» **ACTION ITEM**
Make an exact copy, without pictures, of the lines below from the one containing "O museu também" to the last line, both ends included.

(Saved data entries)
- - - - - - -

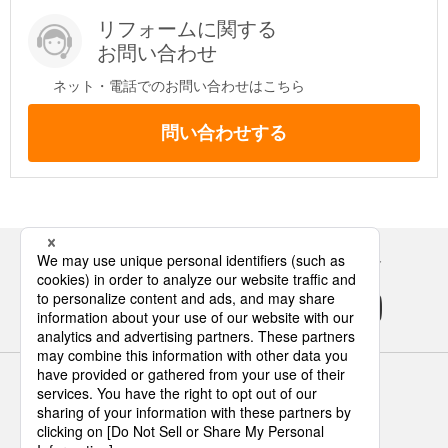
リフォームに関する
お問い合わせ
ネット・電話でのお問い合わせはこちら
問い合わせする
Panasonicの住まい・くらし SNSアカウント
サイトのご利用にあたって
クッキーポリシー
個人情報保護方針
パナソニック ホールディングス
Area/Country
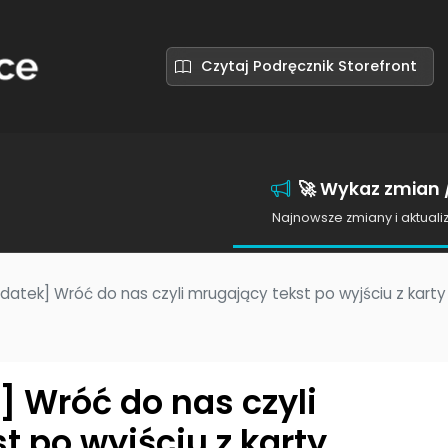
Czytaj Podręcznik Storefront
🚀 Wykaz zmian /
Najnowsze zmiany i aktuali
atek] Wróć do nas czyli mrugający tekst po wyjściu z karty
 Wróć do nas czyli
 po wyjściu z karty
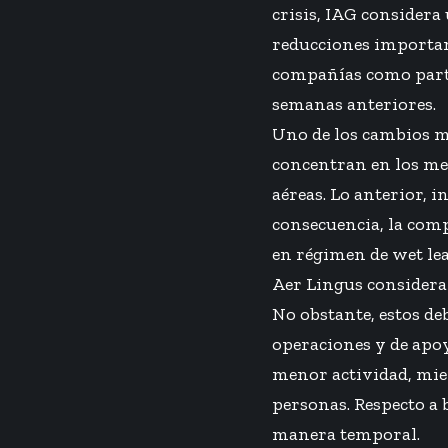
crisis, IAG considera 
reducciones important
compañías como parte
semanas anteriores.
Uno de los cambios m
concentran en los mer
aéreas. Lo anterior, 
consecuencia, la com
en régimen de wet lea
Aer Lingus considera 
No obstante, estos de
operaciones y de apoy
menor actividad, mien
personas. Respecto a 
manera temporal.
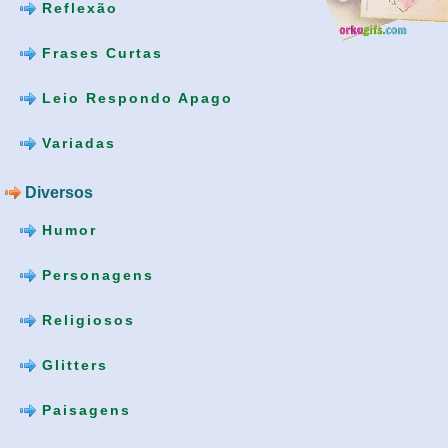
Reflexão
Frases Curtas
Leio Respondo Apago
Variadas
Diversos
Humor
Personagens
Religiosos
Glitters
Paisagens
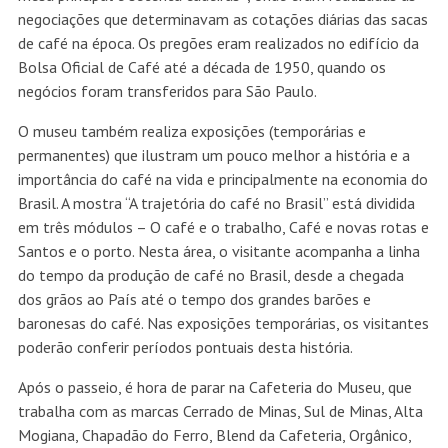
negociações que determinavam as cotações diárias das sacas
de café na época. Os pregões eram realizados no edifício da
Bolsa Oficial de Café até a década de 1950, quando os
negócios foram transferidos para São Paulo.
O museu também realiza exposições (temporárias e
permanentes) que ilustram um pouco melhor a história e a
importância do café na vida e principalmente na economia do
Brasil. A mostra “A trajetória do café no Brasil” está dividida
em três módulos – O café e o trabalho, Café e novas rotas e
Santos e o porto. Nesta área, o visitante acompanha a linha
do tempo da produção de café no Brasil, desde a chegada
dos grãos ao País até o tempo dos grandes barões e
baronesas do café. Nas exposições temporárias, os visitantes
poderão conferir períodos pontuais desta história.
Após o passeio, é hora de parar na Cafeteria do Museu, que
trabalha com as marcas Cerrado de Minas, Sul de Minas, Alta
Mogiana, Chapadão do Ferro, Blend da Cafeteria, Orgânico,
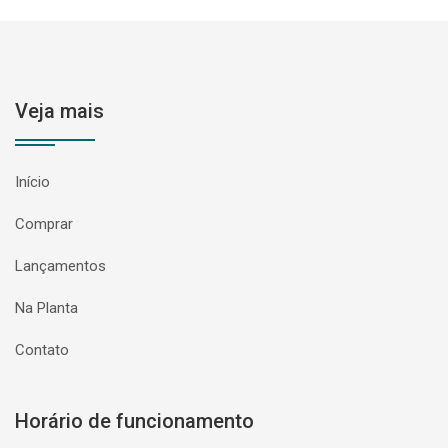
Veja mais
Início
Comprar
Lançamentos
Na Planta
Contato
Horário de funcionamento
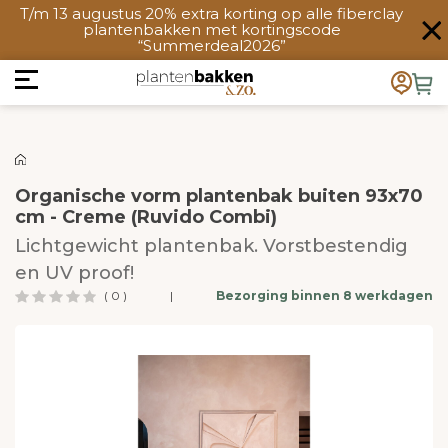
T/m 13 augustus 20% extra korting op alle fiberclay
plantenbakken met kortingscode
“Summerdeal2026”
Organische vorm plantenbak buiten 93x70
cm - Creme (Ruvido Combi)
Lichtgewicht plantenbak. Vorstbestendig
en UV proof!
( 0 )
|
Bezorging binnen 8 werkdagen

- - - - - - -

» **EXERCISE OUTPUT**
O museu também realiza exposições (temporárias e
permanentes) que ilustram um pouco melhor a história e a
importância do café na vida e principalmente na economia do
Brasil. A mostra “A trajetória do café no Brasil” está dividida
em três módulos – O café e o trabalho, Café e novas rotas e
Santos e o porto. Nesta área, o visitante acompanha a linha
do tempo da produção de café no Brasil, desde a chegada
dos grãos ao País até o tempo dos grandes barões e
baronesas do café. Nas exposições temporárias, os visitantes
poderão conferir períodos pontuais desta história.
Após o passeio, é hora de parar na Cafeteria do Museu, que
trabalha com as marcas Cerrado de Minas, Sul de Minas, Alta
Mogiana, Chapadão do Ferro, Blend da Cafeteria, Orgânico,
Veja mais
Início
Comprar
Lançamentos
Na Planta
Contato
Horário de funcionamento
T/m 13 augustus 20% extra korting op alle fiberclay
plantenbakken met kortingscode
“Summerdeal2026”
Organische vorm plantenbak buiten 93x70
cm - Creme (Ruvido Combi)
Lichtgewicht plantenbak. Vorstbestendig
en UV proof!
( 0 )
|
Bezorging binnen 8 werkdagen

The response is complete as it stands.